[Collected data]
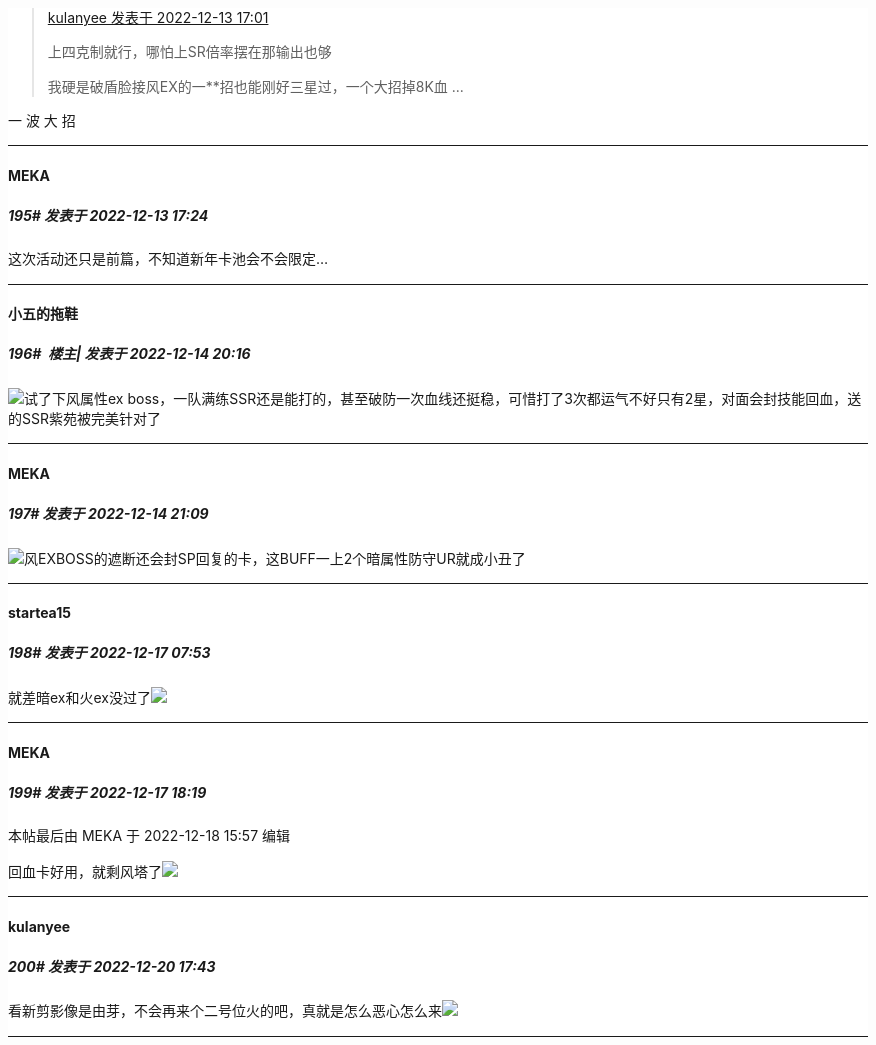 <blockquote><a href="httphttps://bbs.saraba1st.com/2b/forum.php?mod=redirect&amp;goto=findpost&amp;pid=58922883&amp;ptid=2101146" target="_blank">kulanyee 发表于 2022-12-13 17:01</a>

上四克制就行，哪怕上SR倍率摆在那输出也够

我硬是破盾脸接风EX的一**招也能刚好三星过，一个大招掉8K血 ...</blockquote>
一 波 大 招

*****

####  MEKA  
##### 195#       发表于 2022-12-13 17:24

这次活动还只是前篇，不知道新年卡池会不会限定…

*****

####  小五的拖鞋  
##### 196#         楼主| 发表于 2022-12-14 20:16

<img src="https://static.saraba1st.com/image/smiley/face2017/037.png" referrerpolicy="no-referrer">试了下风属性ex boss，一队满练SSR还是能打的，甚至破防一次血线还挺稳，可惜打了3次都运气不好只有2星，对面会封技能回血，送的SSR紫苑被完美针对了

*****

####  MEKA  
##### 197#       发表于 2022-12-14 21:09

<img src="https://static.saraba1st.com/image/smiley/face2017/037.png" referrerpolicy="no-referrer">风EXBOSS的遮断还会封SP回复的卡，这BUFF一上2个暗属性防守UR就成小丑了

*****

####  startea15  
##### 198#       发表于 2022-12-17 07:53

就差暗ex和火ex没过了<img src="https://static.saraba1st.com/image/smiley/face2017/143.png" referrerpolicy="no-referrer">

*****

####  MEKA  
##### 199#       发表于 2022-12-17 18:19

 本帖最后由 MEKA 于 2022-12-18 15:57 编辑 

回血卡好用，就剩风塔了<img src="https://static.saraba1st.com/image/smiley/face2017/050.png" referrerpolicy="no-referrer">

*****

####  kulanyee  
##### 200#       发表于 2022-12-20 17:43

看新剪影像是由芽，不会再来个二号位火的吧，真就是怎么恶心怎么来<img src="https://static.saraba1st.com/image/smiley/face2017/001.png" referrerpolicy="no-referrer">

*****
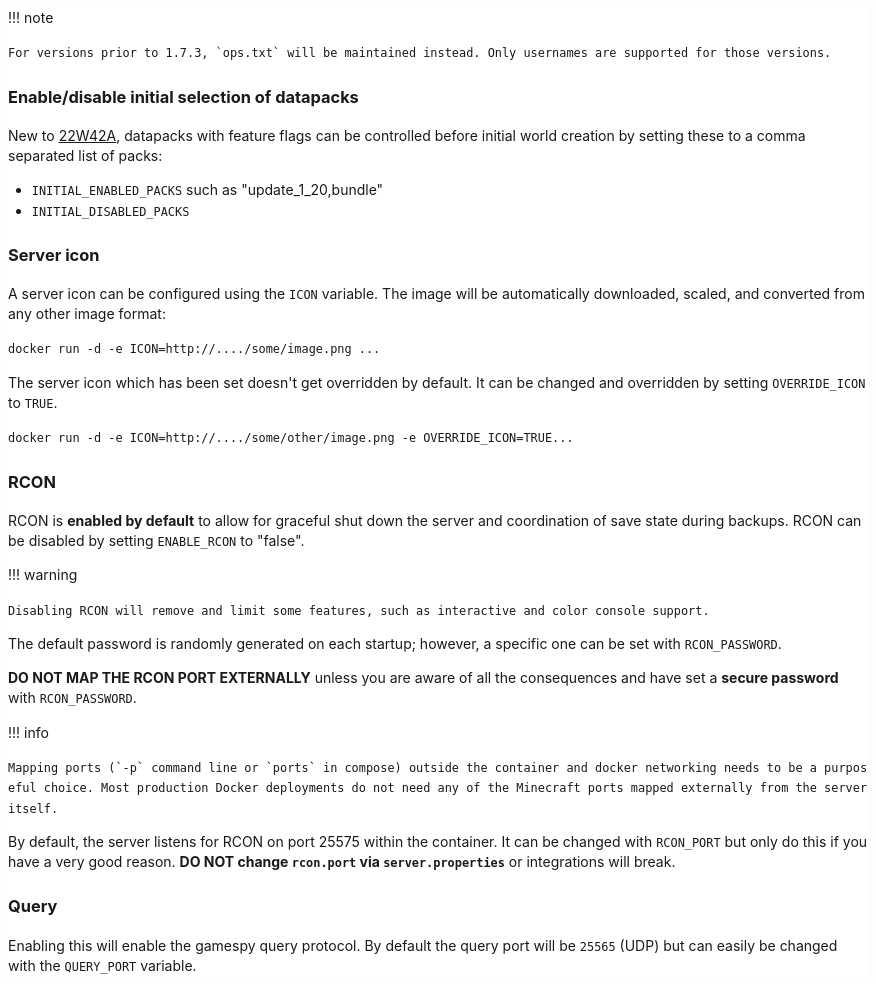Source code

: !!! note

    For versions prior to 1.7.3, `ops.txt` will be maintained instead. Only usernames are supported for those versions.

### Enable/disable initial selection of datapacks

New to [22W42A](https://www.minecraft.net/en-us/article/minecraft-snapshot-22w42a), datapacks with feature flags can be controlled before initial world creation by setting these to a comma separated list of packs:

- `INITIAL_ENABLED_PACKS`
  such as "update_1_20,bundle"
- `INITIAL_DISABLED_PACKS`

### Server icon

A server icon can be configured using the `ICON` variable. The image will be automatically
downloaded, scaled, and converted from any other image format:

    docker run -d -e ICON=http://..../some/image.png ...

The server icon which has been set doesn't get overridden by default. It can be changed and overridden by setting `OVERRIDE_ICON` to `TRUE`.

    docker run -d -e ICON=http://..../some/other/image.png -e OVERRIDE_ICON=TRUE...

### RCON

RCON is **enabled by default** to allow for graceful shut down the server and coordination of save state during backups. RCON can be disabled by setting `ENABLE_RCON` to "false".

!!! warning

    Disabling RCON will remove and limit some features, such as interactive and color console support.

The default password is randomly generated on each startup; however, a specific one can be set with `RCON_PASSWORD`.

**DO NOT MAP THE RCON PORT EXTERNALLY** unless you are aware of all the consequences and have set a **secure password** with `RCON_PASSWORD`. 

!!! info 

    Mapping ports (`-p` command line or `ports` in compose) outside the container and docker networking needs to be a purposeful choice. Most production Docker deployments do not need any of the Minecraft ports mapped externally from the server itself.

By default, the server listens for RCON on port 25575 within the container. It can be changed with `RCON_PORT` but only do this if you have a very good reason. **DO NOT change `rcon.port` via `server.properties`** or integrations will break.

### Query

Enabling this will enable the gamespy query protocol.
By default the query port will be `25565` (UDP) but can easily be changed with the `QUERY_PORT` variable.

▶ _Aim of the task_
Format the lines of the data as a numbered list, beginning with the line that contains "NOT MAP THE" and ending with the final line of the data. Omit any blank lines.

▶ _Your solution_
1. **DO NOT MAP THE RCON PORT EXTERNALLY** unless you are aware of all the consequences and have set a **secure password** with `RCON_PASSWORD`. 
2. !!! info 
3.     Mapping ports (`-p` command line or `ports` in compose) outside the container and docker networking needs to be a purposeful choice. Most production Docker deployments do not need any of the Minecraft ports mapped externally from the server itself.
4. By default, the server listens for RCON on port 25575 within the container. It can be changed with `RCON_PORT` but only do this if you have a very good reason. **DO NOT change `rcon.port` via `server.properties`** or integrations will break.
5. ### Query
6. Enabling this will enable the gamespy query protocol.
7. By default the query port will be `25565` (UDP) but can easily be changed with the `QUERY_PORT` variable.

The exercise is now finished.